Pure python implementation of byte pair encoding (subword tokenization).
Focuses on:
- Reversible tokenization/encoding;
- Customizable and scalable learning of subword vocabulary from corpus;
- Ease of use in downstream tasks;
from py_bpe import BpeTokenizer
from pathlib import Path
savepath = Path("penguin_of_doom.vocab")
corpus = """
hi every1 im new!!!!!!! *holds up spork* my name is katy but u can call me t3h PeNgU1N oF d00m!!!!!!!! lol…as u can see im very random!!!! thats why i came here, 2 meet random ppl like me ^_^… im 13 years old (im mature 4 my age tho!!) i like 2 watch invader zim w/ my girlfreind (im bi if u dont like it deal w/it) its our favorite tv show!!! bcuz its SOOOO random!!!! shes random 2 of course but i want 2 meet more random ppl =) like they say the more the merrier!!!! lol…neways i hope 2 make alot of freinds here so give me lots of commentses!!!!
DOOOOOMMMM!!!!!!!!!!!!!!!! <--- me bein random again ^_^ hehe…toodles!!!!!
love and waffles,
t3h PeNgU1N oF d00m
"""
learn_bpe_args = dict(
vocab_size=1000,
pairable_chars="a-zA-Z0-9",
)
bpet = BpeTokenizer.from_corpus(corpus, savepath, learn_bpe_args=learn_bpe_args)

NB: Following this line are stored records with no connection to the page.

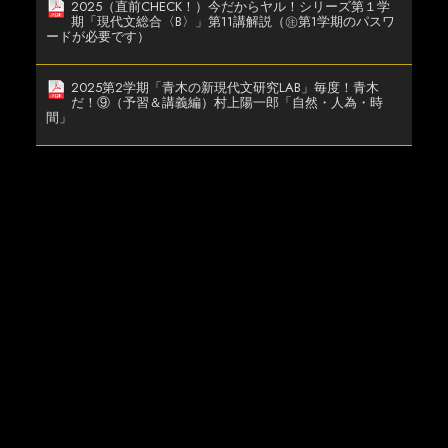
2025（直前CHECK！）今だからヤル！シリーズ第１学
期「現代文総合〈B〉」第11講解説（㊟第1学期のパスワ
ードが必要です）
2025第2学期「青木の新現代文研究LAB」毎度！青木
だ！⑨（予習＆講義編）村上陽一郎「自然・人為・時
間」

bpet = BpeTokenizer.load(savepath)
unk_char = "%"
tokens = bpet.tokenize("t3h PeNgU1N oF d00m"+unk_char)
print(tokens)
['t3', 'h', ' ', '<maj>', 'pe', '<maj>', 'n', 'g', '<maj>', 'u1', '<maj>', 'n', ' ', 'o', '<maj>', 'f', ' ', 'd0', '0m', '%']
print(bpet.detokenize(tokens))
t3h PeNgU1N oF d00m%
indices = bpet.encode("t3h PeNgU1N oF d00m"+unk_char)
print(indices)
[91, 24, 12, 5, 76, 5, 21, 34, 5, 96, 5, 21, 12, 15, 5, 28, 12, 98, 100, 0]
print(bpet.decode(indices))
t3h PeNgU1N oF d00m<unk>